TASK TO COMPLETE: Among the lines of the records, find all that carry the word "function" and copy them.

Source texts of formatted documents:
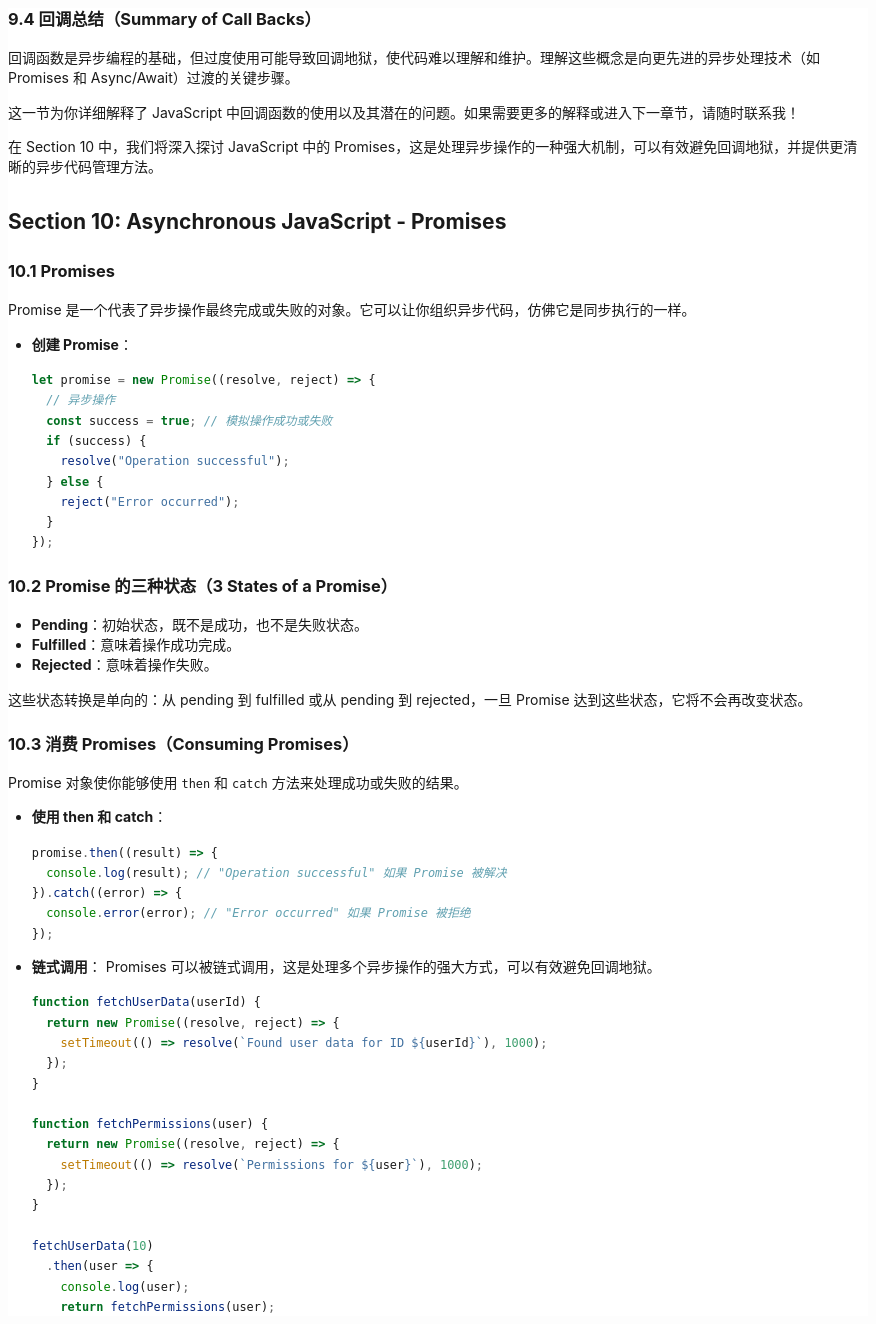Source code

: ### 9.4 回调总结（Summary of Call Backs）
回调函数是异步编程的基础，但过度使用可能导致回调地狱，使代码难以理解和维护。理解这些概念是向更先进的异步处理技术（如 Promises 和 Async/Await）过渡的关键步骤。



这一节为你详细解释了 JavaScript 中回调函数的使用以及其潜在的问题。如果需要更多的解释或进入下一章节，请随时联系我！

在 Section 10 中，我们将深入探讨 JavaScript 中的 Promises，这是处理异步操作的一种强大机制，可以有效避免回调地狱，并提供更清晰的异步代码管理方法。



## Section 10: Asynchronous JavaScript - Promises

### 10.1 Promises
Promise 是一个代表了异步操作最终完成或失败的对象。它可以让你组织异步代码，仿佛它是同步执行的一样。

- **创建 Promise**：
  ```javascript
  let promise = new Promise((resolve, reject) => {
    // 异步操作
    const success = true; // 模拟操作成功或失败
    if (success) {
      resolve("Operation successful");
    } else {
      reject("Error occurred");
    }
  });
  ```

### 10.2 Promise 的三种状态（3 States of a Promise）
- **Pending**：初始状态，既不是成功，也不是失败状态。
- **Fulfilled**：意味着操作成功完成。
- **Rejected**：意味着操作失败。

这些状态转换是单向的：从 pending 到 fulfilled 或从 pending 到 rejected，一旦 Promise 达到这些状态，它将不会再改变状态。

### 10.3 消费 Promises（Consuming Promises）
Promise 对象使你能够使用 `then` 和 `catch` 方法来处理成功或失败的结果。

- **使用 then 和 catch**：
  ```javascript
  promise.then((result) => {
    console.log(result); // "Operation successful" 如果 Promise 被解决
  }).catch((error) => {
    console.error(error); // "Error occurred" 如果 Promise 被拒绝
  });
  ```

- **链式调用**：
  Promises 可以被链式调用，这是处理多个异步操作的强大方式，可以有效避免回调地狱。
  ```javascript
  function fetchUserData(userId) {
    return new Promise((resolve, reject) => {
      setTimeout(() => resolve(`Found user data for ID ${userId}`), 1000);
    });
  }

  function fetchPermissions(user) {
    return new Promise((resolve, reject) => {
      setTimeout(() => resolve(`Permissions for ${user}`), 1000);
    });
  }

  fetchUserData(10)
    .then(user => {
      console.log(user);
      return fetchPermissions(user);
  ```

---

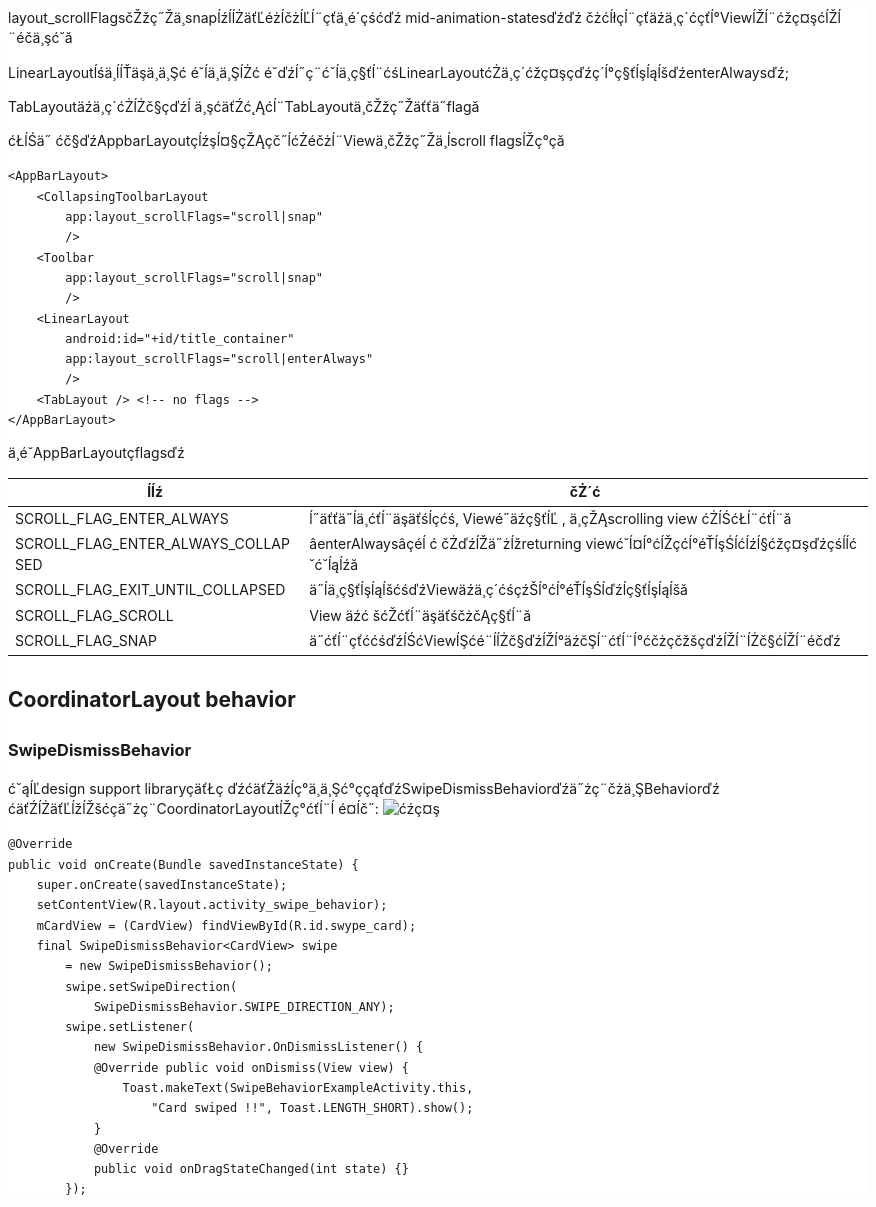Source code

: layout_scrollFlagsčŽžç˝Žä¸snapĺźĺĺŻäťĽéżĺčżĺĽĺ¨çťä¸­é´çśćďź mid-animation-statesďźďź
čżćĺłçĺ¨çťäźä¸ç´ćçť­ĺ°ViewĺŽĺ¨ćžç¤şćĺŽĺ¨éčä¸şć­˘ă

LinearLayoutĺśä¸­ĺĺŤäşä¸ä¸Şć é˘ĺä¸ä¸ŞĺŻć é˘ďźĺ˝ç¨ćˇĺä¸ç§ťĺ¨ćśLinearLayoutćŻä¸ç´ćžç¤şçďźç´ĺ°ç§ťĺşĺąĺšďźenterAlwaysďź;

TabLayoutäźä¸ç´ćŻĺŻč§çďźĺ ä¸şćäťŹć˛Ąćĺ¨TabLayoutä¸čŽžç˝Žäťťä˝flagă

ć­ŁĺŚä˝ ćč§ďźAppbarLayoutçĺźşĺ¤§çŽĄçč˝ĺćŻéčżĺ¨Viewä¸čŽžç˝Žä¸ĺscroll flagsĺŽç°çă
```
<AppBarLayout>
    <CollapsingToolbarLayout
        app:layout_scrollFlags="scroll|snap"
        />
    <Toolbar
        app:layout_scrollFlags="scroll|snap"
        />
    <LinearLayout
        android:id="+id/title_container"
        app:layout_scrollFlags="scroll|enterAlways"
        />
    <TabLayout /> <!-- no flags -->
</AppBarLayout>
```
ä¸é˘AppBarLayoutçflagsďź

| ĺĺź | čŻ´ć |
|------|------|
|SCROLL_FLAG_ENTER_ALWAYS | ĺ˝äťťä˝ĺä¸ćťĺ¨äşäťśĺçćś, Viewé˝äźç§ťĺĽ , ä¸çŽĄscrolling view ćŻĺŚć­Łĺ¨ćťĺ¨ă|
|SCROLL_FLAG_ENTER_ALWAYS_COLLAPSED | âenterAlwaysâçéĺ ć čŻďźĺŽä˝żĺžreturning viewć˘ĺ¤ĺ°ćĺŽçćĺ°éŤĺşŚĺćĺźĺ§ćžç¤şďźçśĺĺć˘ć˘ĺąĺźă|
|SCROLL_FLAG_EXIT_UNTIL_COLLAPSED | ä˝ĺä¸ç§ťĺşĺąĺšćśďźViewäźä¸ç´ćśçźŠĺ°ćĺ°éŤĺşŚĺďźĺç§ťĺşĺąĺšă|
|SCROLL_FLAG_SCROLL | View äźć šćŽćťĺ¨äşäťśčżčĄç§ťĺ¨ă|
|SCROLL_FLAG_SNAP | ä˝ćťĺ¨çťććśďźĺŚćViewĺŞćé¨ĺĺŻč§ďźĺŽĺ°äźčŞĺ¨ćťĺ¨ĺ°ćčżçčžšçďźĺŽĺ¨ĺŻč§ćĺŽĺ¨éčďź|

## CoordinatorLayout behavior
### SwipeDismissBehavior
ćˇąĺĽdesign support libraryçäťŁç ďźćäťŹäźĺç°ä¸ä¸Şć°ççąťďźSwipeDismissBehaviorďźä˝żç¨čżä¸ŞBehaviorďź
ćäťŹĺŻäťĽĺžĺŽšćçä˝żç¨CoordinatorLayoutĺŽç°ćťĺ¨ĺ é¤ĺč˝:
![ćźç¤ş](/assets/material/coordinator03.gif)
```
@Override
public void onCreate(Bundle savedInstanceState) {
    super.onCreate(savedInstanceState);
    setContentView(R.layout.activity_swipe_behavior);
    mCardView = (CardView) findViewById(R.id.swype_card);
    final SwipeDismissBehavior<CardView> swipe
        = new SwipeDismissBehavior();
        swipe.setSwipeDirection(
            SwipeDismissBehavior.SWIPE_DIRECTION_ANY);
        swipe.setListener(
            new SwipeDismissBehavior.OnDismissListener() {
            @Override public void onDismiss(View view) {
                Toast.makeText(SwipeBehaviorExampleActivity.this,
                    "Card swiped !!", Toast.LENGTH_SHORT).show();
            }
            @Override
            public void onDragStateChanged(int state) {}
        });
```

==

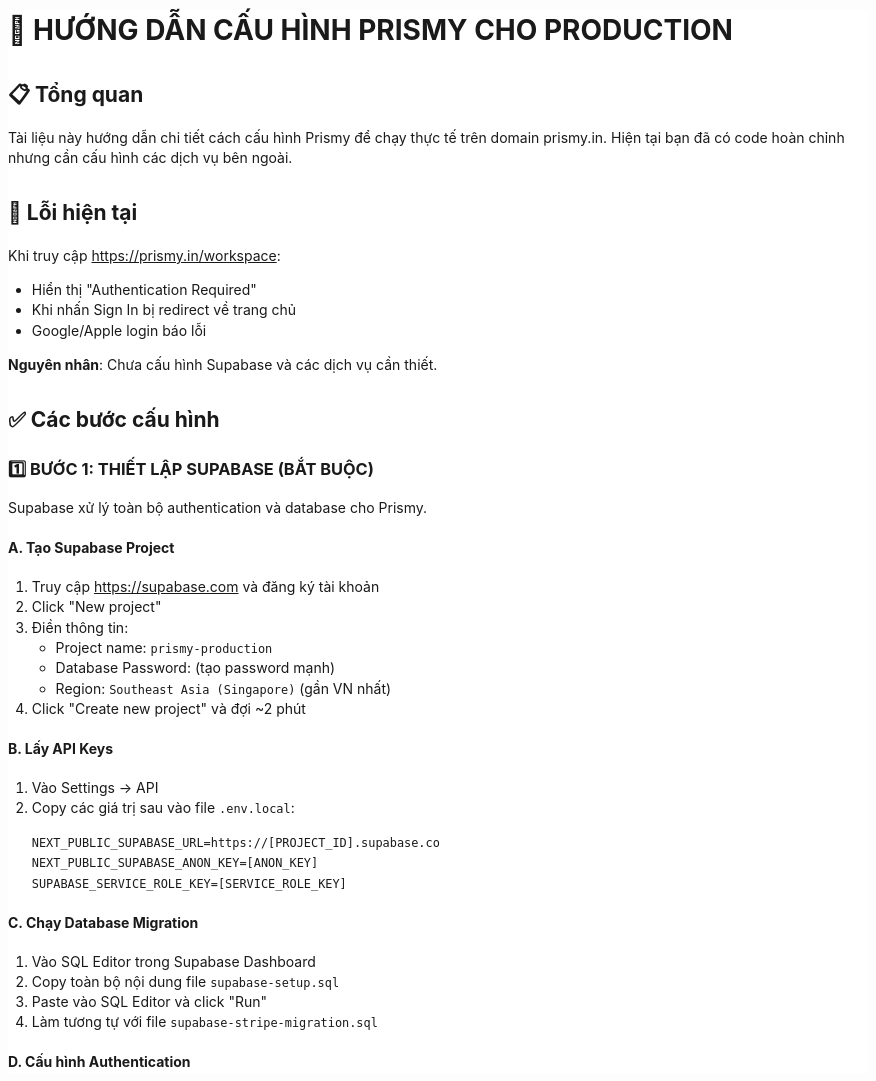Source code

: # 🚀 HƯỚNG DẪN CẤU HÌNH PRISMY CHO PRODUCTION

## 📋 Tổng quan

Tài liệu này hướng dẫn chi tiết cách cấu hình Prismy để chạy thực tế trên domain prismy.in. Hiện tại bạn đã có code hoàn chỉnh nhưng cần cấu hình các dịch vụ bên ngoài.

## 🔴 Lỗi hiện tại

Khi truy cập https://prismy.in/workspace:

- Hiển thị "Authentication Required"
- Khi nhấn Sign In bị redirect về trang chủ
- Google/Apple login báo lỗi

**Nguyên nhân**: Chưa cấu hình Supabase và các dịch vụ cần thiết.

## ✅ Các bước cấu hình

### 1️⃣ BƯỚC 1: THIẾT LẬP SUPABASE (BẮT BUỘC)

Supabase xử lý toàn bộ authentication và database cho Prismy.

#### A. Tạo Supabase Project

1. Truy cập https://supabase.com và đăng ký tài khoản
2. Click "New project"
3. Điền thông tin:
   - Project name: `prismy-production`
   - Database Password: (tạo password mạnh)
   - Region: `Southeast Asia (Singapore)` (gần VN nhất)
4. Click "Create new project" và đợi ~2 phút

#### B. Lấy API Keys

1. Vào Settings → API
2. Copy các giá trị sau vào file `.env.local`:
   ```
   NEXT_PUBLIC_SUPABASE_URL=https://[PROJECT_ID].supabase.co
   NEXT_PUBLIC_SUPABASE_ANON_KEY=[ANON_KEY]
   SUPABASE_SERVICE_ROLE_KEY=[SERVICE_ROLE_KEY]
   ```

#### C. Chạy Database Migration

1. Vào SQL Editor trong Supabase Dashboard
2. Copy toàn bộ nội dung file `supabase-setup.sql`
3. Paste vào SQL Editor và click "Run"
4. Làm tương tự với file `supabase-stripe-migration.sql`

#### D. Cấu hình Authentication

RESULT:
  function fetchUserData(userId) {
  function fetchPermissions(user) {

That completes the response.